▶ _Your assignment_
Convert the lines of the material, starting at the line that contains "航空会社の株主優待券の買取・販売価格を調査しています" and ending at the line that contains "8 กุมภาพันธ์ 2560", into a Markdown table with the columns Row and Text. Number each line in order, and leave out blank lines and pictures.

▶ _Input records_
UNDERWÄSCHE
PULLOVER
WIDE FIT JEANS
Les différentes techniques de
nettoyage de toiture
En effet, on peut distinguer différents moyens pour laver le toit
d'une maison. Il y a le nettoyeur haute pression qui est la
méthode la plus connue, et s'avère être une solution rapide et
---
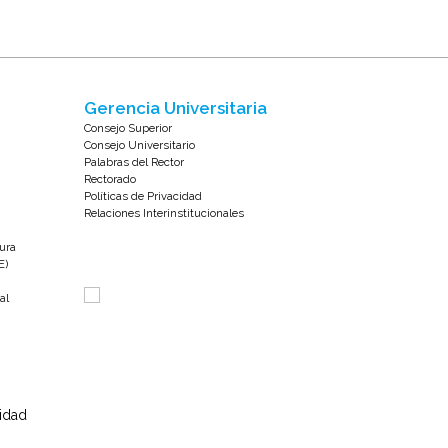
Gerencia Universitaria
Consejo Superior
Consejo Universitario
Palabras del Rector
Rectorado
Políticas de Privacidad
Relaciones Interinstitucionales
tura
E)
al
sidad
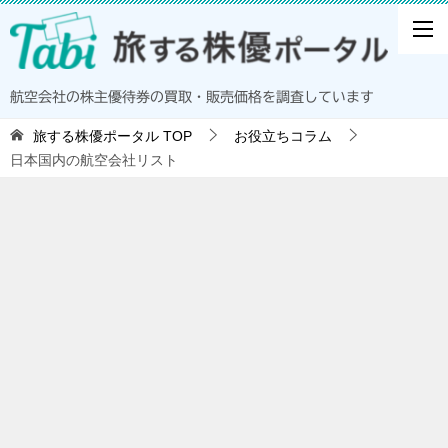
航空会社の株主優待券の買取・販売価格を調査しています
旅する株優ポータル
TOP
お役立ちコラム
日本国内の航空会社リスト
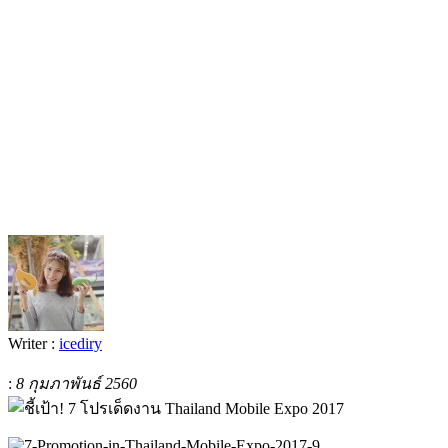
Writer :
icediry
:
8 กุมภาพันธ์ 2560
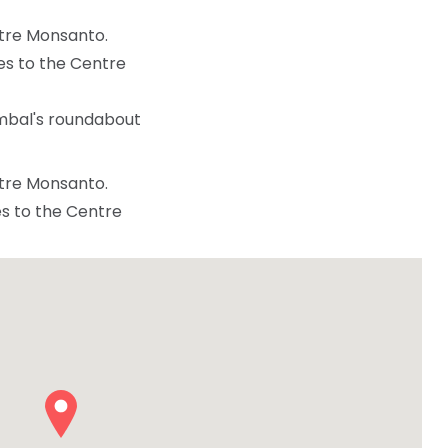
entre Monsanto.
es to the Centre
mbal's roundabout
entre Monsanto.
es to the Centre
* * *
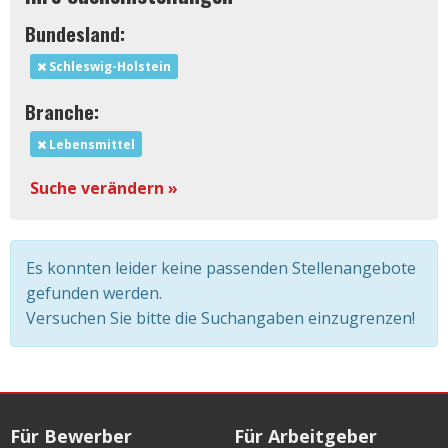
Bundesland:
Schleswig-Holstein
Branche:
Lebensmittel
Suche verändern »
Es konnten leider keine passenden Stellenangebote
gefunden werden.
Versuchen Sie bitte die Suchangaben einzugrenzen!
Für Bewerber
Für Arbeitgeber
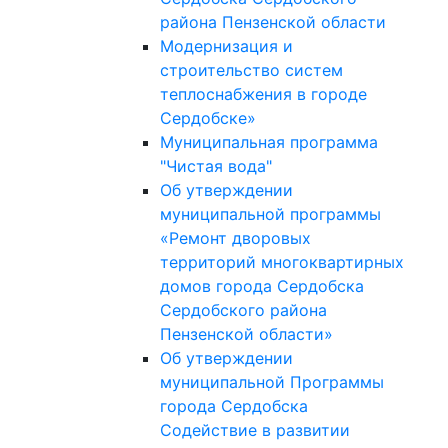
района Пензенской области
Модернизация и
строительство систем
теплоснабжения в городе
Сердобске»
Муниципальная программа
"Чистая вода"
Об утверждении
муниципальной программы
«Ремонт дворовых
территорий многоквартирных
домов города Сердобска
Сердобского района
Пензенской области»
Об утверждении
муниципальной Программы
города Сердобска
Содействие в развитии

▶ _Worked solution_
| Row | Text |
|---|---|
| 1 | 航空会社の株主優待券の買取・販売価格を調査しています |
| 2 | 旅する株優ポータル |
| 3 | TOP |
| 4 | お役立ちコラム |
| 5 | 日本国内の航空会社リスト |
| 6 | Writer : |
| 7 | icediry |
| 8 | : |
| 9 | 8 กุมภาพันธ์ 2560 |